A.J. Ellis is one of eight Dodgers drafted and signed in 2003 to make the major leagues. (Photo: Christian Petersen | Getty Images)
A.J. Ellis has always had the reputation of being a good defensive catcher, while his bat was secondary. He has an excellent batting eye, as his minor league on-base percentage is .398 in 1,871 PA, but he has no power (his last home run at any level was August 26, 2008) so there has always been a concern about how Ellis would perform at the plate at the MLB level. At the end of last year, though, Ellis was on fire with the bat.
When Russell Martin got hurt last year on August 3, the Dodgers went with a platoon of Ellis and Brad Ausmus at catcher to fill his shoes. However, the duo struggled mightily, and three weeks later Rod Barajas was claimed off waivers from the Mets. Barajas was claimed on Sunday, August 22, but was across the country with the Mets. Ellis, who was hitting .174/.237/.203, got the start on that day knowing he was on his way back to Albuquerque, at least until rosters expanded.
Ellis went 3-for-3 that day, then kept hitting once he was back up two weeks later. Over his last 49 plate appearances of the season, Ellis reached base 27 times, and hit .462/.563/.538 (Ellis was 8-for-28 with three doubles and three walks in in interim in Triple A, so over his last 80 PA combined he hit .388/.481/.478). Sure, his BABIP was .529, but it was a nice run for Ellis, who at least made his case as the backup catcher for 2011.
However, as is often the case for players with options remaining, life isn't always fair. The Dodgers have zero major-league ready catching depth, so it was pretty much a given that the Dodgers would sign two catchers this offseason. The Dodgers signed Barajas and Dioner Navarro to guaranteed deals, sealing Ellis's fate as the backup in waiting at Triple A.

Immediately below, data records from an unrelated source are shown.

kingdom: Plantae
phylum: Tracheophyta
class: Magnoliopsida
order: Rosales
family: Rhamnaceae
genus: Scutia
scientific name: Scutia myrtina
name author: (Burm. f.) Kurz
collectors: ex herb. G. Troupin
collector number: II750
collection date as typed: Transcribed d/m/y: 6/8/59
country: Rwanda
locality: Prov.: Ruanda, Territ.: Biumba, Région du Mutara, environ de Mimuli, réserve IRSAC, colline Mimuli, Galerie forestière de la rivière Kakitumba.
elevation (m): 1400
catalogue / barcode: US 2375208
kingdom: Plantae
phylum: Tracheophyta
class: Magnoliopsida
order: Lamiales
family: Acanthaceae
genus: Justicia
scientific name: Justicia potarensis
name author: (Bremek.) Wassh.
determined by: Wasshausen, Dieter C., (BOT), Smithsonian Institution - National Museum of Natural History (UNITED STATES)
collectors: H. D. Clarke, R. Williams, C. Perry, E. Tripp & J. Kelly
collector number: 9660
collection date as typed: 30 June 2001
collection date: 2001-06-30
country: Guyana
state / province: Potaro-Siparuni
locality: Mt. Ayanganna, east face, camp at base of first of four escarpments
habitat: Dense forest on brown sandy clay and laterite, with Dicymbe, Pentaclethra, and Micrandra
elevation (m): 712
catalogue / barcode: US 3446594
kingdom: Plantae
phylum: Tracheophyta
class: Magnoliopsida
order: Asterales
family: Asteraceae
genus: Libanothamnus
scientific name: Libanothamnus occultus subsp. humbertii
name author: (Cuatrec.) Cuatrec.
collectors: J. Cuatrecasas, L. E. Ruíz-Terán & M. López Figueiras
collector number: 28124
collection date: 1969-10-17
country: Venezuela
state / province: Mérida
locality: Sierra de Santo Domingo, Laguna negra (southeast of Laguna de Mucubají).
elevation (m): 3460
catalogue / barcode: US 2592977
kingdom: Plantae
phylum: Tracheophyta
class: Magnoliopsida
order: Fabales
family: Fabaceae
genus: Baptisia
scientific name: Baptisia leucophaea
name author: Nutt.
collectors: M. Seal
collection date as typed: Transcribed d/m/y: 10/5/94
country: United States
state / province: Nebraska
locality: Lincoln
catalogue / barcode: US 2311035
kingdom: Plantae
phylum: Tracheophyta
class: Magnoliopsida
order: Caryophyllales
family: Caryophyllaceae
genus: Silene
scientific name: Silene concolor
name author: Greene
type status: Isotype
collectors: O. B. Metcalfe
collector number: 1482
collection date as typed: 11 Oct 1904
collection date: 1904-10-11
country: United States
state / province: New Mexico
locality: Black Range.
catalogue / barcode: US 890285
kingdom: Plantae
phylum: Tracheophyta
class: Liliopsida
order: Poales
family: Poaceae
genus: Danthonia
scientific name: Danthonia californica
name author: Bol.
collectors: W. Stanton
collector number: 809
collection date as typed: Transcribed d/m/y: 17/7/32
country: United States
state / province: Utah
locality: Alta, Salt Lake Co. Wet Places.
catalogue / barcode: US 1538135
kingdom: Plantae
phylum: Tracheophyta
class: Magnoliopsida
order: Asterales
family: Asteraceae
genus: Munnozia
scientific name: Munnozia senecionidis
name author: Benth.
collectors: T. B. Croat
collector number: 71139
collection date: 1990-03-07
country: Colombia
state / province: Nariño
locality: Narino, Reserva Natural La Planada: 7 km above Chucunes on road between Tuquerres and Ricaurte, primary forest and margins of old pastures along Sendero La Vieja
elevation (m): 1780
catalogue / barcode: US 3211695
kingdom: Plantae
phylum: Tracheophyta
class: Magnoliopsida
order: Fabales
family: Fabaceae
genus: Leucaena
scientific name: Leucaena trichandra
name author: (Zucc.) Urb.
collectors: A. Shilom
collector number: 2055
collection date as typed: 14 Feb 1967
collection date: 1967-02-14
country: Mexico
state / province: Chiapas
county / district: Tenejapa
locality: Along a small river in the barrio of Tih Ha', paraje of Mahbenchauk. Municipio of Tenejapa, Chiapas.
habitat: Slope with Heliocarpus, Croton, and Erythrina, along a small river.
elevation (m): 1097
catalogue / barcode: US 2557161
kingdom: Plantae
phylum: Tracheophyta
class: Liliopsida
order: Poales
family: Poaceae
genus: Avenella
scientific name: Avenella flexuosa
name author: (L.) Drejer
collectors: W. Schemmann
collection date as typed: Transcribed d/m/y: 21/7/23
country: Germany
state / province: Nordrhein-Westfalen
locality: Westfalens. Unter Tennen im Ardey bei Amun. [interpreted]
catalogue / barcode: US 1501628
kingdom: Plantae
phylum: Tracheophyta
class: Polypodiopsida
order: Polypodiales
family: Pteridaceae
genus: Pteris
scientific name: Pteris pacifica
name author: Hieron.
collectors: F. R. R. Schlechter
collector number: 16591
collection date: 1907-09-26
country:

Ellis holds the career record with 263 hits at Austin Peay University, and was inducted into the Governors' Hall of Fame in 2009.
Ellis has one year, 62 days of service time, and has one option year remaining, which figures to get used this season.
|2011 Projections - Age 30 Season|
Ellis will start the year in Triple A, but catchers have a tendency to get hurt, so expect Ellis to be called up once or twice during the season. Man, Baseball HQ does not like Ellis this year. I'll guess .258/.331/.319 in 78 PA, with 18 starts at catcher.
What is your guess for A.J. Ellis in 2011? Be sure to guess BA/OBP/SLG, PA, and number of starts at catcher.